*Dataset entries*
------------------------------------------------

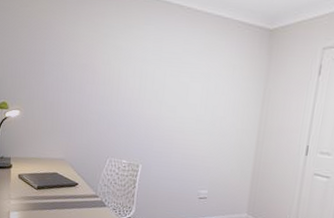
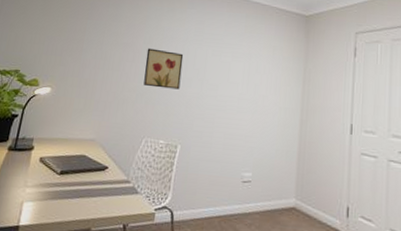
wall art: none [105,69,142,112] -> present [143,48,184,90]

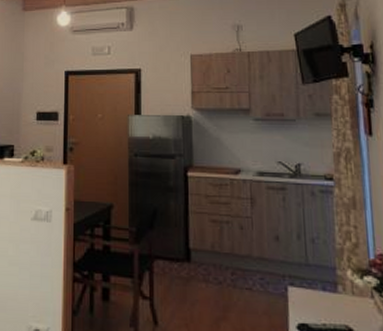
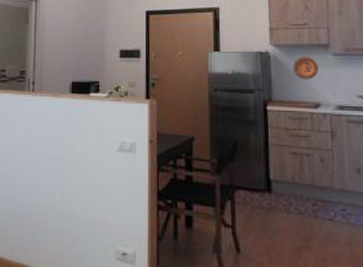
decorative plate: none [213,121,240,145] -> present [292,57,319,80]

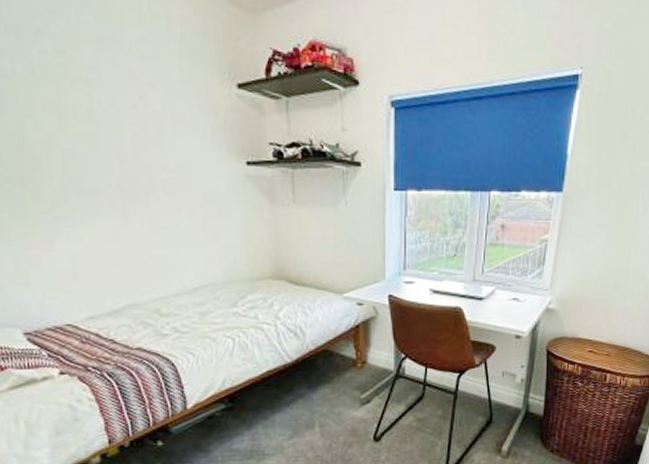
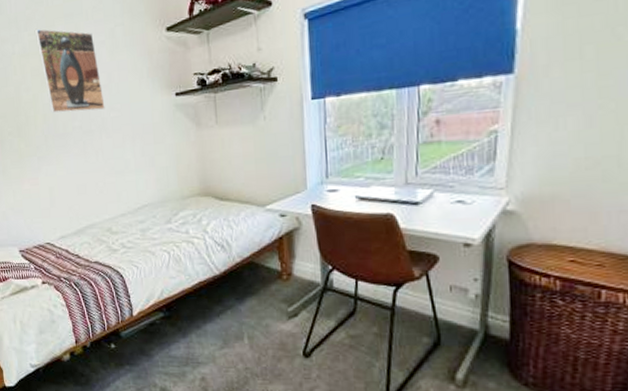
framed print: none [48,46,154,167] -> present [34,28,105,113]

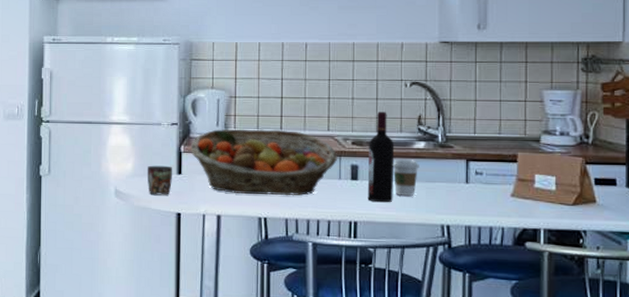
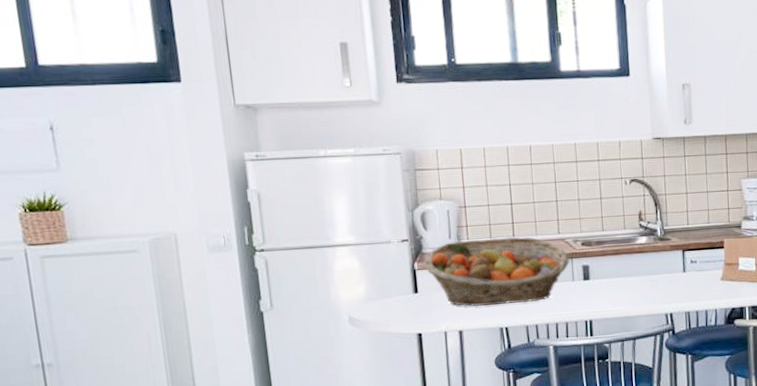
mug: present [147,165,172,195] -> none [381,285,409,318]
wine bottle: present [367,112,395,203] -> none [597,210,623,299]
coffee cup: present [392,158,419,196] -> none [619,254,643,290]

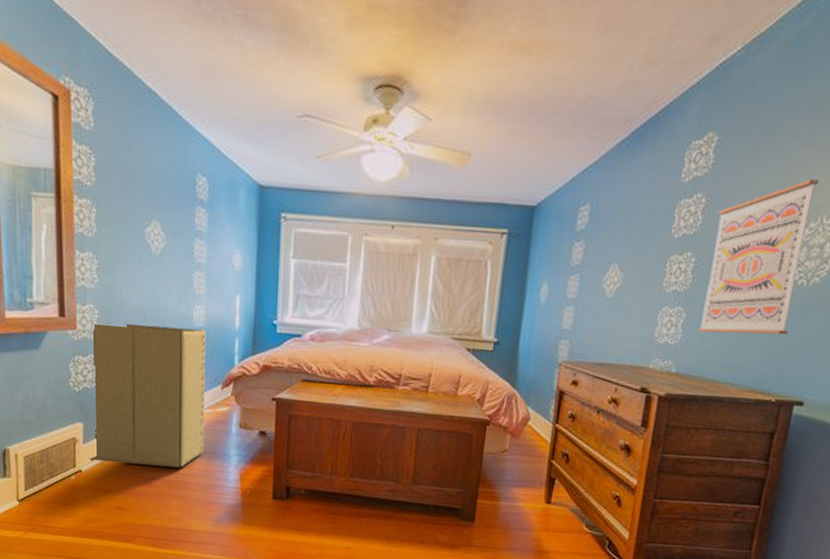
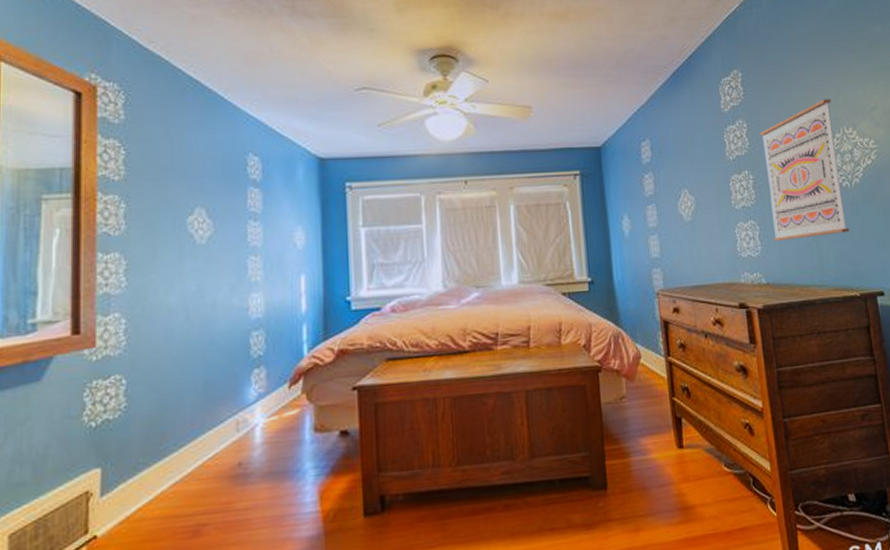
laundry hamper: present [89,322,206,469] -> none [108,320,271,521]

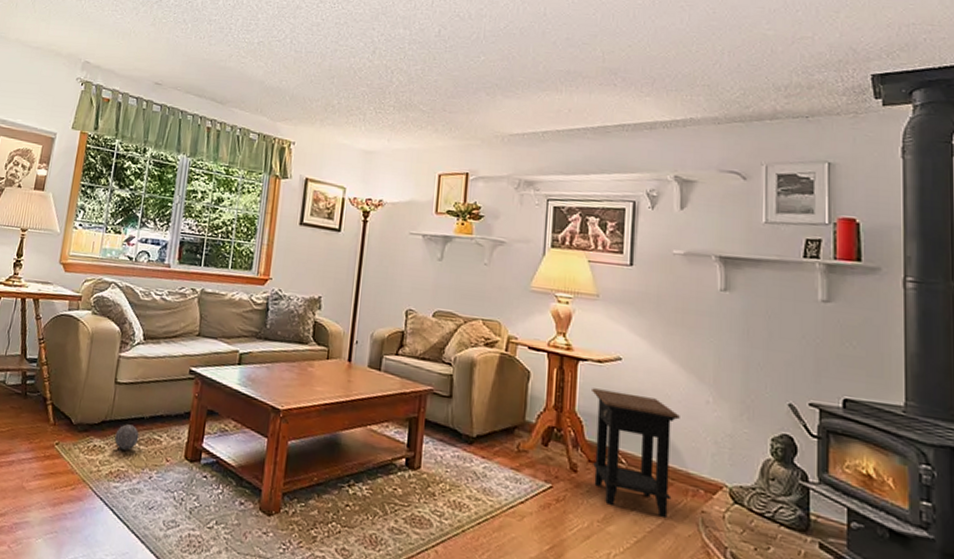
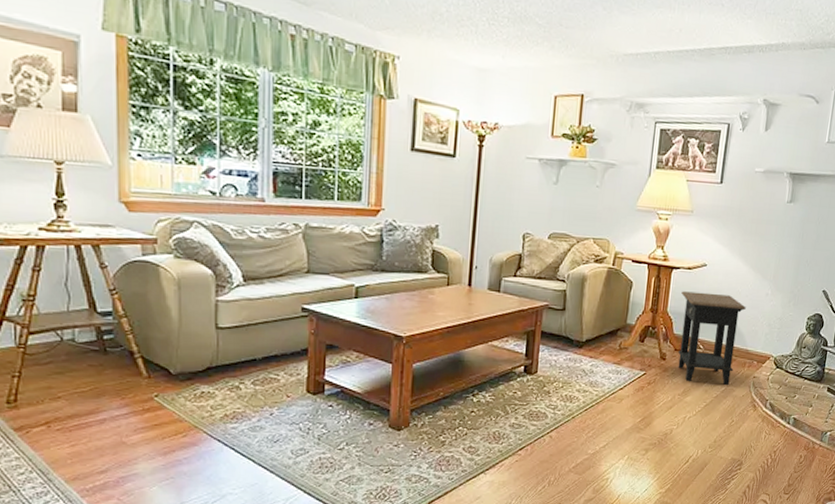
ball: present [114,424,139,451] -> none [225,367,253,392]

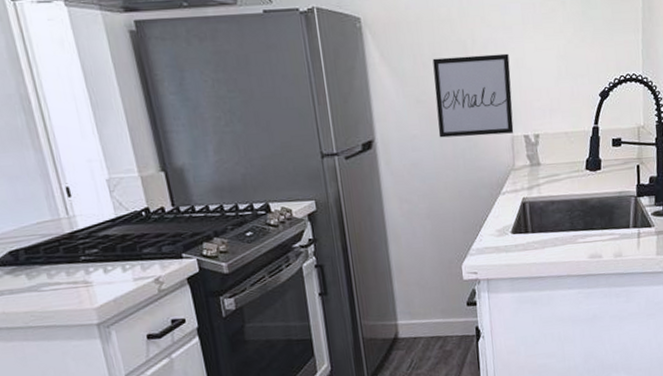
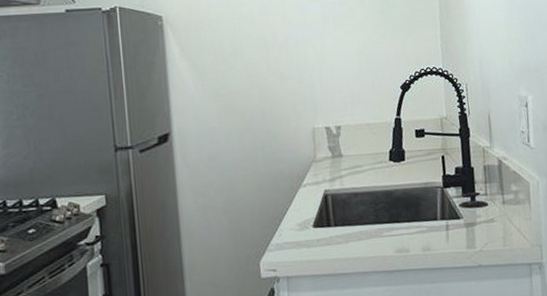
wall art: present [432,53,514,138] -> none [233,48,315,130]

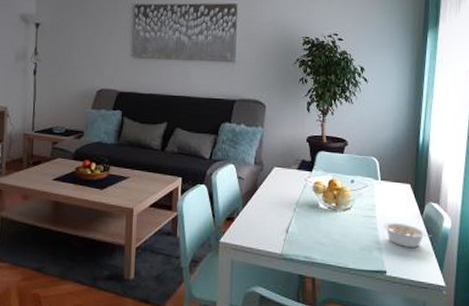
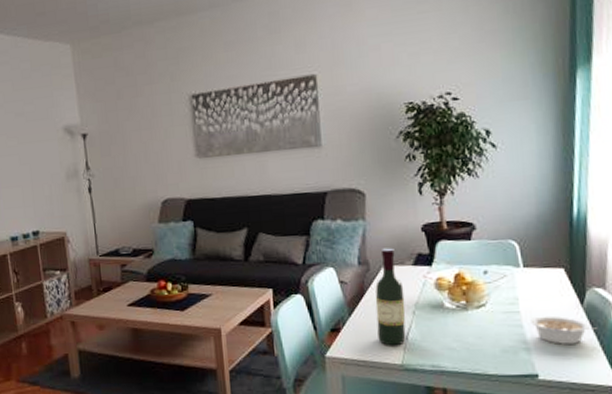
wine bottle: none [264,152,289,237] -> present [375,248,406,346]

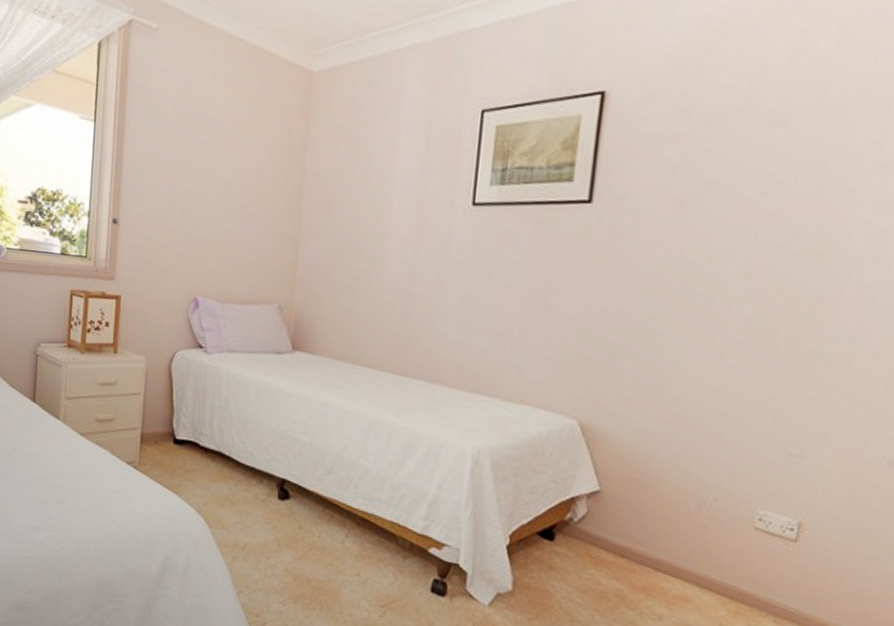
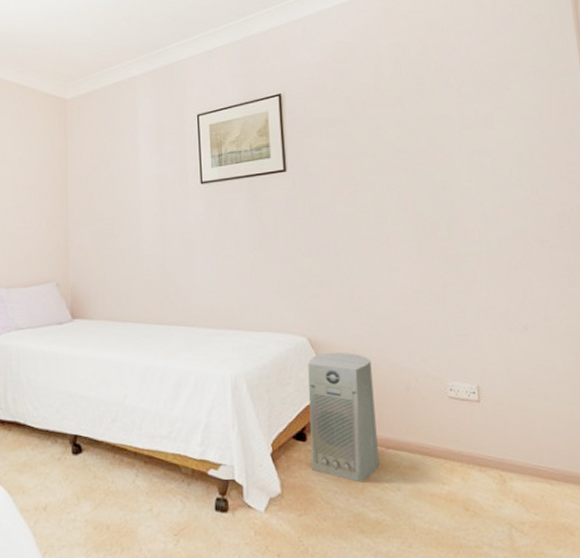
air purifier: none [554,443,658,601] -> present [307,352,379,483]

------------------------------------------------

*Task instructions*
From the records above, pick out and copy each line holding the word "wine".

*Solution to the problem*
wine bottle: present [367,112,395,203] -> none [597,210,623,299]
wine bottle: none [264,152,289,237] -> present [375,248,406,346]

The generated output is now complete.